Besides, who can blame these poor millionaires blessed with physical prowess for having alley-cat inhibitions?  Major athletes are “the hot toy at Christmas,” former Tyson attorney Daryl Soll told Fox.  “Everybody wants to take them home.  Only they get to choose who takes them home.  And sometimes they make poor life decisions.” 

As inevitable as such “poor life decisions” may be, however, the dirty details must not be allowed to destroy young fans’ delusions about their Christmas-toy-quality heroes.  A Florida attorney already has petitioned the judge in the Bryant case to ban courtroom cameras.  John Thompson, worried that his basketball-loving son might see sexually-explicit material on television during the Bryant case, argues that “This court cannot and must not ignore . . . the rights and wishes of millions of parents . . . to raise their children free of the intruding details of rape that we now can expect to see on ESPN . . . ” 

If protecting the young were Mr.

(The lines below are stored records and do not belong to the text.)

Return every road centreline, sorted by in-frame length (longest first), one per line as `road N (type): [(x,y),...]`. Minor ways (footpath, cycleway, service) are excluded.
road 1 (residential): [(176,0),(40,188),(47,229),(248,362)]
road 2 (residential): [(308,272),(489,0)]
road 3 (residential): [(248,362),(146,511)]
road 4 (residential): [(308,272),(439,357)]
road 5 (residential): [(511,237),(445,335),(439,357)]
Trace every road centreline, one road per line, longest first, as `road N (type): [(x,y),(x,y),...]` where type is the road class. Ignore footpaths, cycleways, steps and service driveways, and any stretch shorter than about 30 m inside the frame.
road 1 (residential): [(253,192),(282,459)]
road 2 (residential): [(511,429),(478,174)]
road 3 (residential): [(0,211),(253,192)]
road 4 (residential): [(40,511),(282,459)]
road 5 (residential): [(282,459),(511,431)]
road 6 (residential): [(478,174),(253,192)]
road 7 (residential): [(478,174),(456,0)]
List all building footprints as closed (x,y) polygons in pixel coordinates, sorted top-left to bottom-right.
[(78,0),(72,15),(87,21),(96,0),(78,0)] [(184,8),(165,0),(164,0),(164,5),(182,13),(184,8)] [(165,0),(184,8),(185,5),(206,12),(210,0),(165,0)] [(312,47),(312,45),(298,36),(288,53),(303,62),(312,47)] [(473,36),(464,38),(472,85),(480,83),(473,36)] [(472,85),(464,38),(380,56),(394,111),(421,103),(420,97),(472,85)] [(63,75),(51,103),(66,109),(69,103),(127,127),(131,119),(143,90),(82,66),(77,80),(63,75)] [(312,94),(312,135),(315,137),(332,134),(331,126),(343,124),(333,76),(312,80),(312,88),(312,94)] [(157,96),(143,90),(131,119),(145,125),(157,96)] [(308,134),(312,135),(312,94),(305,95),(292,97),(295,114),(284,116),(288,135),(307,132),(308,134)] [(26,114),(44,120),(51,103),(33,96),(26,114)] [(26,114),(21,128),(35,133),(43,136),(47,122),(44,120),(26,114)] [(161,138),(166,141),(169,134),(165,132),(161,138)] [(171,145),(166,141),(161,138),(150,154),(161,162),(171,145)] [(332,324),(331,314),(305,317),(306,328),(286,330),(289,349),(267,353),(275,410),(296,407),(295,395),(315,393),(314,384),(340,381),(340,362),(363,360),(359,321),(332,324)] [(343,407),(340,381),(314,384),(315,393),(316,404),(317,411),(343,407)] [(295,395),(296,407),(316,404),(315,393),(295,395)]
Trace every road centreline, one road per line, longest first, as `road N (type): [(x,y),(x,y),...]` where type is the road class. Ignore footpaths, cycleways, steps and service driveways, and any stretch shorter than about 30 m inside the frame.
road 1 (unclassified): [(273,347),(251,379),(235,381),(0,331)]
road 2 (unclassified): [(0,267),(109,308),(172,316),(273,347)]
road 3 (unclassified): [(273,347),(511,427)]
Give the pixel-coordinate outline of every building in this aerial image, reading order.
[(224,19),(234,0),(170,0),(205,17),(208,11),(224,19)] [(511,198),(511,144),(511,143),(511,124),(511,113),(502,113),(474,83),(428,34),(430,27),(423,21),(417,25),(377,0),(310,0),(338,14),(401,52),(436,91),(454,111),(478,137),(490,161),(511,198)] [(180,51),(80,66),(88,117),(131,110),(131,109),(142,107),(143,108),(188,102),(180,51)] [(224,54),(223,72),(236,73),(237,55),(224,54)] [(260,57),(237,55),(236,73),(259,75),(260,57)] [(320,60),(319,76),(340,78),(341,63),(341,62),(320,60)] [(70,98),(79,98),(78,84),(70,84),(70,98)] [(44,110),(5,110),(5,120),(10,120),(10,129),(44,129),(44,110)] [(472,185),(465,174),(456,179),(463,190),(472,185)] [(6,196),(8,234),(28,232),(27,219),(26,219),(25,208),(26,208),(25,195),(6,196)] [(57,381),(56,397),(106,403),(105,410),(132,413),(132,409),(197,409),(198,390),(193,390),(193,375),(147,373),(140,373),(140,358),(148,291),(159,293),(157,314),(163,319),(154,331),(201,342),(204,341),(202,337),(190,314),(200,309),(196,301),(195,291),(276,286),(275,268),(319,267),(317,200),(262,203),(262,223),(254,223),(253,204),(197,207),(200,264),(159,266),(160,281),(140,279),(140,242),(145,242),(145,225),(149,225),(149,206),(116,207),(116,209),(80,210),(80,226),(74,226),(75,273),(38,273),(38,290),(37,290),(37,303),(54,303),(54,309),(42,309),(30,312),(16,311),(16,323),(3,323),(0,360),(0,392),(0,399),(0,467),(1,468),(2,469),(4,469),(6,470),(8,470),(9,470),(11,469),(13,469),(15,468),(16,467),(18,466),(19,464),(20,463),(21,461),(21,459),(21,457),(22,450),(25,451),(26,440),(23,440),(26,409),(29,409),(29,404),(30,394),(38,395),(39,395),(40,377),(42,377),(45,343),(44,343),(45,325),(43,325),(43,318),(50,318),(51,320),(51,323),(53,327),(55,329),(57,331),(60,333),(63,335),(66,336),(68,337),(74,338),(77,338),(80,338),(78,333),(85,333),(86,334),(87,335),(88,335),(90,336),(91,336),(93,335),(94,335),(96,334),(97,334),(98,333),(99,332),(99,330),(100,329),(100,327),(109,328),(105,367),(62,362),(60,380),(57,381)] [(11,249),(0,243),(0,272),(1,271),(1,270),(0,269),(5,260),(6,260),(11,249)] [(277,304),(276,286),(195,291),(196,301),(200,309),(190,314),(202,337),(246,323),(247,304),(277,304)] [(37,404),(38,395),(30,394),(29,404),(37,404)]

Thompson’s concern, he would be lobbying television networks to keep the smut out of programming altogether.  This is not a matter of principle, however: TV smut is OK, as long as it does not involve these latter-day gladiator heroes/role models/corporate tools, whom fans may simultaneously praise as awesome sources of entertainment while disregarding them as otherwise worthless.  Apparently, Americans and their children have the right to watch predatory athletes on the court or field without having to hear about their Neanderthal lives after the game is over.

Such athletes don’t just turn into cavemen after achieving success, however.  Many of them already are susceptible to behavior that lends itself to rape charges, hailing from an urban ghetto culture that glorifies the immediate gratification of personal desires, be they sexual, violent, or even gastronomical.  The possible outcomes—pregnancy, murder, obesity—are secondary concerns, if considered at all.  The culture of professional sport accepts and encourages this “Just Do It” sort of behavior.  Elizabeth Kay, the author of Ain’t No Tomorrow, a book about the Lakers dynasty, said the motto of the NBA players is “Play ball, get laid, sleep in.”

The NBA is long overdue for a full-court ethical press, but other professional sports—and athletes who hail from beyond the ghetto—are blameworthy, too.  Consider bodybuilding.  In a 1977 interview with a pornographic magazine, Arnold Schwarzenegger described a culture of guilt-free sexual predation in which he enthusiastically participated.  (“Gang bangs” were kosher if consensual.)  “Having chicks around is the kind of thing that breaks up the intense training,” he said.  “It gives you relief, and then afterward you go back to the serious stuff.”

Kobe Bryant may have thought so, too.